>>>
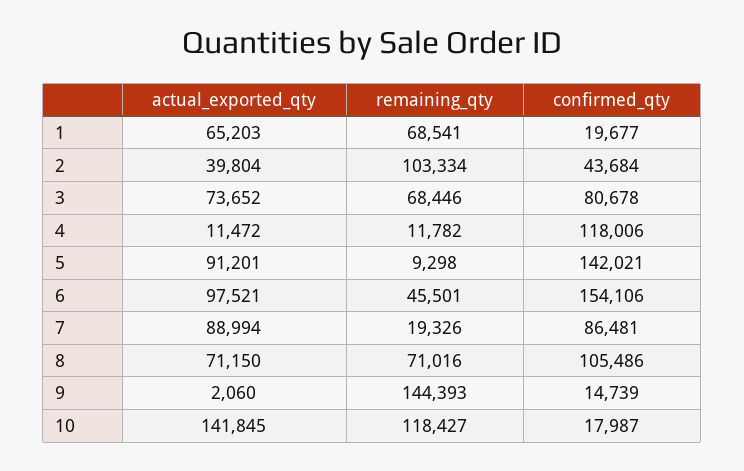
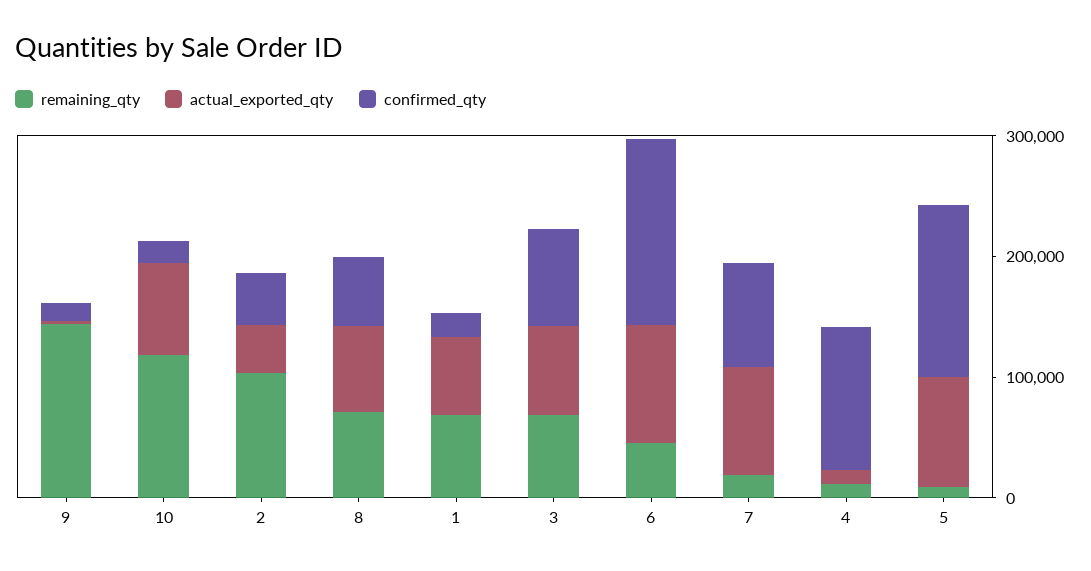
  {
    "actual_exported_qty": {
      "1": 65203,
      "2": 39804,
      "3": 73652,
      "4": 11472,
      "5": 91201,
      "6": 97521,
      "7": 88994,
      "8": 71150,
      "9": 2060,
-     "10": 141845
+     "10": 80000
    },
    "remaining_qty": {
      "1": 68541,
      "2": 103334,
      "3": 68446,
      "4": 11782,
      "5": 9298,
      "6": 45501,
      "7": 19326,
      "8": 71016,
      "9": 144393,
      "10": 118427
    },
    "confirmed_qty": {
      "1": 19677,
      "2": 43684,
      "3": 80678,
      "4": 118006,
      "5": 142021,
      "6": 154106,
      "7": 86481,
-     "8": 105486,
+     "8": 60000,
      "9": 14739,
      "10": 17987
    }
  }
<<<
Task brief ->
Here the records must be restated exactly, minus any images.

Task result ->
  {
    "actual_exported_qty": {
      "1": 65203,
      "2": 39804,
      "3": 73652,
      "4": 11472,
      "5": 91201,
      "6": 97521,
      "7": 88994,
      "8": 71150,
      "9": 2060,
-     "10": 141845
+     "10": 80000
    },
    "remaining_qty": {
      "1": 68541,
      "2": 103334,
      "3": 68446,
      "4": 11782,
      "5": 9298,
      "6": 45501,
      "7": 19326,
      "8": 71016,
      "9": 144393,
      "10": 118427
    },
    "confirmed_qty": {
      "1": 19677,
      "2": 43684,
      "3": 80678,
      "4": 118006,
      "5": 142021,
      "6": 154106,
      "7": 86481,
-     "8": 105486,
+     "8": 60000,
      "9": 14739,
      "10": 17987
    }
  }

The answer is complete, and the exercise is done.